Security Model and SLOs¶
This document describes the threats Yantra Gaming defends against, the controls it uses, and the service-level objectives those controls must meet. Cross-reference with wallet-api.md for the signing spec and error-codes.md for the behavioural contract.
Threat model¶
The RGS sits between an untrusted player browser and a semi-trusted operator backend. Five threat actors and what they try to do:
| Actor | What they want | Controls |
|---|---|---|
| Unauthenticated external requester | Call the RGS API without credentials | All public endpoints except /healthz / /readyz / /metrics require a valid operator-signed request. All /v1/* endpoints run through operatorAuth middleware |
| Man-in-the-middle on the network path | Read or tamper with traffic between operator and RGS | TLS 1.3 minimum, HSTS, no certificate pinning (see notes). Body hash is part of the HMAC canonical string, so tampering breaks the signature |
| Replay attacker | Re-send a captured valid request to double-spend or trigger a side-effect | ±30 s timestamp window in the HMAC canonical string; 24 h idempotency cache keyed on (operatorId, endpoint, requestUuid) |
| Malicious operator | Produce fake rounds, claim wins that did not happen, forge proofs | Per-tenant isolation on every row; commit-reveal RNG (operator cannot forge outcomes without also forging the pre-committed serverSeedHash); every round signed by the RGS |
| Compromised operator (credential leak) | Use leaked apiSecret to impersonate the operator |
Credentials have notBefore / notAfter / revokedAt on OperatorCredential; envelope encryption at rest (AES-GCM); per-operator IP allow-list; rotate-on-incident workflow in the operator portal |
Not in scope for the RGS to defend against: the operator's own KYC, AML, deposit, or withdrawal flows. Those are operator responsibilities.
Transport¶
TLS 1.3¶
Ingress terminates TLS 1.3 only. TLS 1.2 is acceptable as a downstream-origin fallback for legacy operators but disabled by default. No TLS 1.0 / 1.1 / SSL under any circumstance. Preferred cipher suites:
TLS_AES_256_GCM_SHA384TLS_CHACHA20_POLY1305_SHA256TLS_AES_128_GCM_SHA256
HSTS¶
Strict-Transport-Security: max-age=63072000; includeSubDomains; preload on every
response from the RGS and game-client domains. Preload submission is part of the
production deployment checklist.
Certificate pinning¶
HPKP (HTTP Public Key Pinning) is not recommended in 2026 and is not used. It has a well-documented operational-risk profile (wedged pins brick the service) and has been deprecated by browsers. Equivalent protection is achieved via CAA records on the DNS zone and Certificate Transparency monitoring via tools such as CertStream.
Request signing¶
Symmetric HMAC-SHA256 on every request in both directions. See wallet-api.md for the full canonical-string spec. Summary:
canonical = METHOD + "\n" + PATH + "\n" + TIMESTAMP + "\n" + SHA256_HEX(BODY)
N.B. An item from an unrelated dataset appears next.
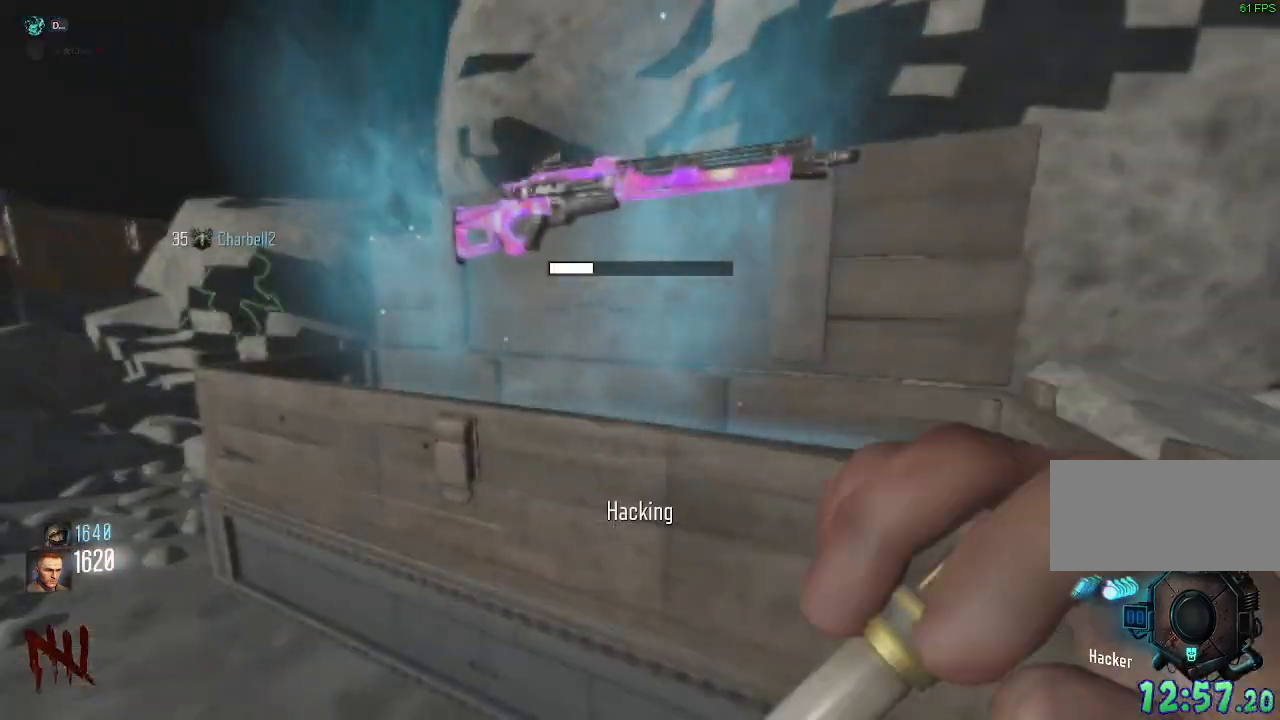
{"keys": ["e"], "mouse": [], "events": []}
signature = base64( HMAC_SHA256(secret, canonical) )
Headers:
Constant-time comparison¶
Signature verification uses crypto.timingSafeEqual in Node. A naive === compare
leaks byte-wise equality through wall-clock timing differences, allowing an attacker
to reconstruct a valid signature byte by byte via repeated probing. The
implementation lives in apps/rgs-server/src/utils/signing.ts:
const a = Buffer.from(expected, 'base64');
const b = Buffer.from(signature, 'base64');
if (a.length !== b.length) return false;
return crypto.timingSafeEqual(a, b);
Any operator SDK consuming this spec must do the same.
±30 second clock window¶
The receiver rejects any request with |now - timestamp| > 30 s. A wider window
tolerates more clock skew but extends the replay-attack grace period. NTP your
servers and stay within ±5 s of real time.
The window is configured via SIGNATURE_WINDOW_SECONDS (default 30) in
apps/rgs-server/src/config.ts.
Why not asymmetric¶
Symmetric HMAC is simpler to implement and has no operational downsides for the operator-to-RGS path. For the reverse direction (player launch) the roadmap plans RS256 + JWKS to remove the shared-secret burden from operators, see Forward path below.
Idempotency cache¶
The InboundIdempotency table caches the response for every inbound request for 24
hours, keyed on (operatorId, requestUuid, endpoint). Rows expire via a background
cleaner.
Purpose:
- Replay protection beyond the 30 s window. Even if an attacker got inside the window, re-sending the same signed request returns the cached response instead of re-effecting.
- Safe retries for operators. An operator retrying a session-create after a network blip gets the original response, not a second session.
Schema excerpt:
model InboundIdempotency {
operatorId String
requestUuid String
endpoint String
responseBody Json
httpStatus Int
createdAt DateTime @default(now())
expiresAt DateTime
@@id([operatorId, requestUuid, endpoint])
}
The cache is consulted by middleware/idempotency.ts before the handler runs.
Secret management¶
Every operator credential secret is stored encrypted with AES-256-GCM using a
master key that never leaves the RGS process memory. OperatorCredential.cipherBlob
is the ciphertext.
Envelope encryption¶
dataKey = random 32 bytes per credential
ciphertext = AES-256-GCM(dataKey, plaintext)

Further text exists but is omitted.